“Leen se puso en contacto conmigo en 2014 a través de LinkedIn para preguntarme si conocía a algún buen comprador. Conozco a Leen de nuestro pasado común en Paardekooper Verpakkingen. En aquel momento trabajaba en otra empresa, fuera del sector del embalaje, pero pronto descubrí que echaba de menos su mundo dinámico. Así que así fue: me convertí en el nuevo comprador”.
“Esto fue en la época de ITH Complast”, continúa Steven. “La empresa estaba entonces en Andelst, más tarde se trasladó a Zwijndrecht y, finalmente, en 2019 nos mudamos a Oud-Beijerland. Volví al lugar donde, unos 30 años antes, comencé mi carrera en el sector del embalaje como comprador”.
Lograr el mejor acuerdo
En 2012, Steven hizo una incursión temporal en un sector totalmente distinto y en una entidad semipública. ¡Un mundo de diferencia! Algo así como el ajedrez frente al squash, y lo mismo se aplica a las compras. En el mundo del embalaje, esto no es solo un proceso administrativo, sino también un deporte.
Steven: “Creo que por eso llevo tanto tiempo en esto. ¡Cerrar el trato en las mejores condiciones en beneficio nuestro y de nuestros clientes!

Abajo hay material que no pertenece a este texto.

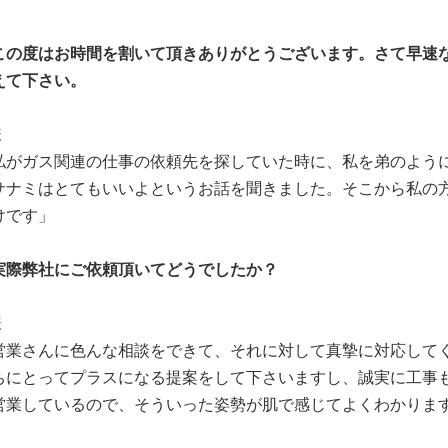
この度はお時間を割いて頂きありがとうございます。さて早速
えて下さい。
様
私がガス関連の仕事の依頼先を探していた時に、私を弟のよう
サナミはとてもいいよというお話を聞きました。そこから私の
けです」
実際弊社にご依頼頂いてどうでしたか？
様
営業さんに色んな相談をできて、それに対して真摯に対応して
ちにとってプラスになる提案をして下さいますし、誠実に工事
営業しているので、そういった姿勢が肌で感じてよくわかりま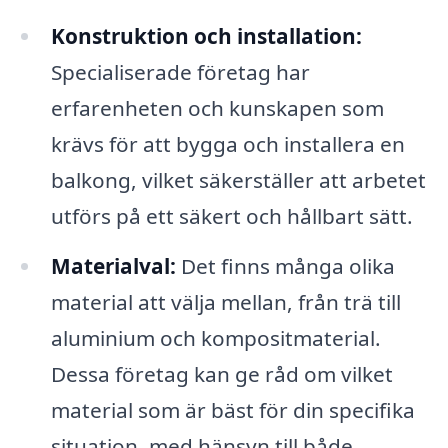
Konstruktion och installation:
Specialiserade företag har
erfarenheten och kunskapen som
krävs för att bygga och installera en
balkong, vilket säkerställer att arbetet
utförs på ett säkert och hållbart sätt.
Materialval:
Det finns många olika
material att välja mellan, från trä till
aluminium och kompositmaterial.
Dessa företag kan ge råd om vilket
material som är bäst för din specifika
situation, med hänsyn till både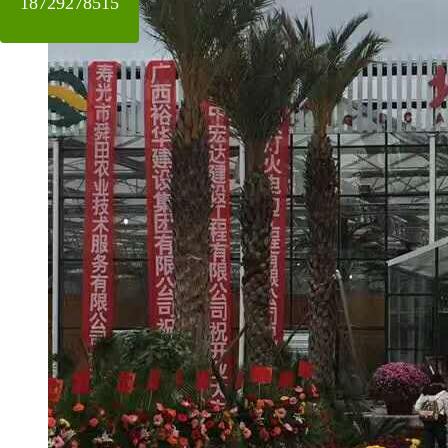
18729278515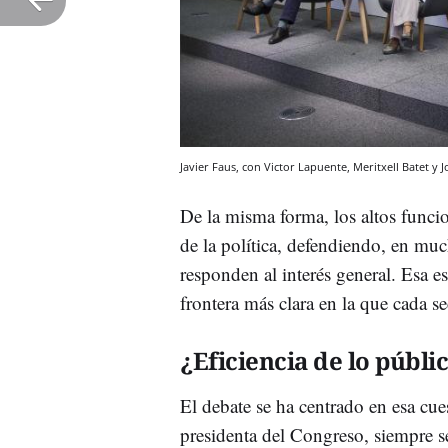
Javier Faus, con Victor Lapuente, Meritxell Batet 
De la misma forma, los altos funci
de la política, defendiendo, en muc
responden al interés general. Esa e
frontera más clara en la que cada se
¿Eficiencia de lo públi
El debate se ha centrado en esa cue
presidenta del Congreso, siempre s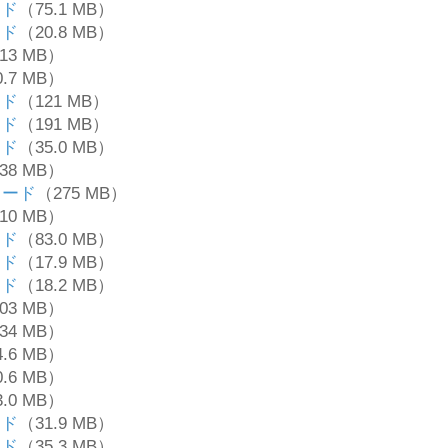
ード
（75.1 MB）
ード
（20.8 MB）
13 MB）
.7 MB）
ード
（121 MB）
ード
（191 MB）
ード
（35.0 MB）
38 MB）
ロード
（275 MB）
10 MB）
ード
（83.0 MB）
ード
（17.9 MB）
ード
（18.2 MB）
03 MB）
34 MB）
.6 MB）
.6 MB）
.0 MB）
ード
（31.9 MB）
ード
（35.3 MB）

Me parece un reto magnífico. Los precios de las materias primas fluctúan, por lo que la sincronización y la agilidad son esenciales”.

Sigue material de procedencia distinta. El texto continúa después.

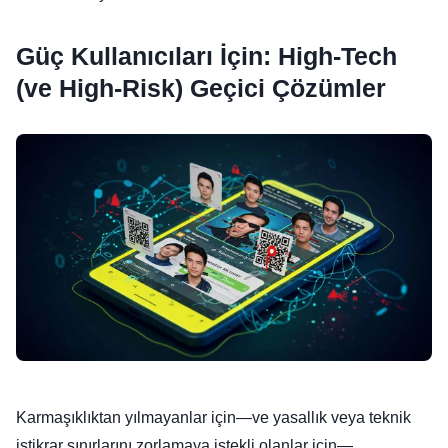
Güç Kullanıcıları İçin: High-Tech
(ve High-Risk) Geçici Çözümler
Karmaşıklıktan yılmayanlar için—ve yasallık veya teknik
istikrar sınırlarını zorlamaya istekli olanlar için—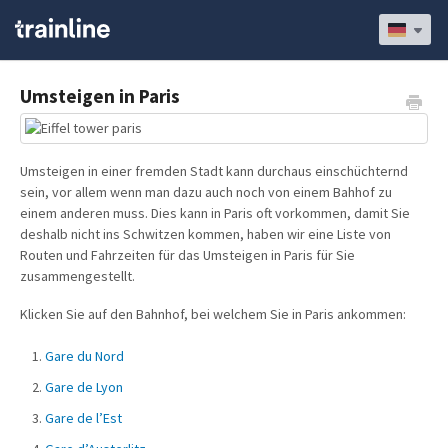
Umsteigen in Paris
Umsteigen in einer fremden Stadt kann durchaus einschüchternd
sein, vor allem wenn man dazu auch noch von einem Bahhof zu
einem anderen muss. Dies kann in Paris oft vorkommen, damit Sie
deshalb nicht ins Schwitzen kommen, haben wir eine Liste von
Routen und Fahrzeiten für das Umsteigen in Paris für Sie
zusammengestellt.
Klicken Sie auf den Bahnhof, bei welchem Sie in Paris ankommen:
Gare du Nord
Gare de Lyon
Gare de l’Est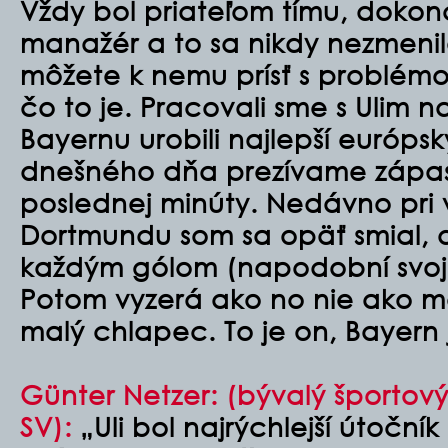
Vždy bol priateľom tímu, doko
manažér a to sa nikdy nezmenilo
môžete k nemu prísť s problémo
čo to je. Pracovali sme s Ulim 
Bayernu urobili najlepší európsk
dnešného dňa prezívame zápas
poslednej minúty. Nedávno pri ví
Dortmundu som sa opäť smial, a
každým gólom (napodobní svoj
Potom vyzerá ako no nie ako ma
malý chlapec. To je on, Bayern j
Günter Netzer: (bývalý športov
SV):
„Uli bol najrýchlejší útoční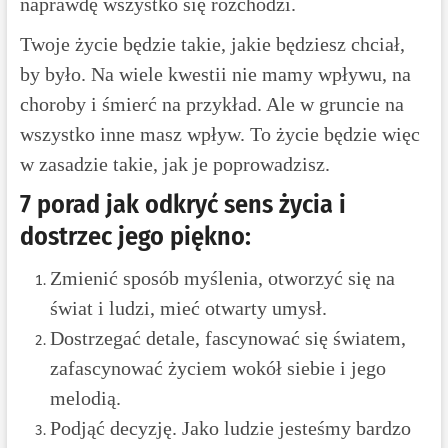
naprawdę wszystko się rozchodzi.
Twoje życie będzie takie, jakie będziesz chciał,
by było. Na wiele kwestii nie mamy wpływu, na
choroby i śmierć na przykład. Ale w gruncie na
wszystko inne masz wpływ. To życie będzie więc
w zasadzie takie, jak je poprowadzisz.
7 porad jak odkryć sens życia i
dostrzec jego piękno:
Zmienić sposób myślenia, otworzyć się na
świat i ludzi, mieć otwarty umysł.
Dostrzegać detale, fascynować się światem,
zafascynować życiem wokół siebie i jego
melodią.
Podjąć decyzję. Jako ludzie jesteśmy bardzo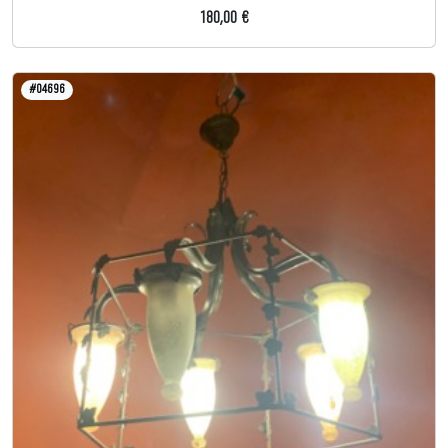
180,00 €
#04696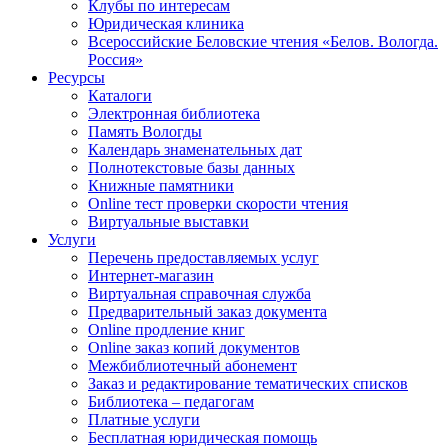
Клубы по интересам
Юридическая клиника
Всероссийские Беловские чтения «Белов. Вологда.
Россия»
Ресурсы
Каталоги
Электронная библиотека
Память Вологды
Календарь знаменательных дат
Полнотекстовые базы данных
Книжные памятники
Online тест проверки скорости чтения
Виртуальные выставки
Услуги
Перечень предоставляемых услуг
Интернет-магазин
Виртуальная справочная служба
Предварительный заказ документа
Online продление книг
Online заказ копий документов
Межбиблиотечный абонемент
Заказ и редактирование тематических списков
Библиотека – педагогам
Платные услуги
Бесплатная юридическая помощь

“Los precios de las materias primas fluctúan, por lo que la sincronización y la agilidad son esenciales”.
- Steven Barneveld -
Construir relaciones
Según Steven, un buen acuerdo no consiste solo en el precio más bajo, sino también en la calidad, la gestión de existencias, los plazos de entrega y la inteligencia logística. Una buena red de contactos es indispensable. “Eso es también lo que me gusta de mi profesión: entablar verdaderas relaciones con los proveedores. Soy partidario de las relaciones a largo plazo. De estar ahí el uno para el otro en los momentos difíciles. Ese aspecto humano, el negociar basándose en el respeto mutuo y la visión, es algo que he valorado enormemente a lo largo de estos últimos 30 años”.
Compras estratégicas
Steven aún recuerda los primeros años de Packit: “Trabajábamos con un equipo pequeño de unas doce personas. Era la época en la que todo el mundo hacía un poco de todo. El enfoque se centraba principalmente en la operativa. Desde el crecimiento de Packit, hemos pasado a una forma de trabajar más estratégica. Estos avances propiciaron la ampliación del equipo de compras. Mientras que antes yo era responsable de todas las compras, ahora trabajo más por proyectos. Un papel que me va muy bien y en el que mi larga experiencia resulta muy útil. Además, el trabajo por proyectos aporta la estructura necesaria para aumentar nuestra eficacia. Seguimos siendo un grupo relativamente pequeño, pero nuestra capacidad de acción es enorme. En esto, el buen ambiente de trabajo también desempeña un papel fundamental. Como compañeros nos llevamos muy bien y sabemos exactamente qué esperar los unos de los otros. Los resultados se logran con una estrategia clara y el espíritu de equipo adecuado”.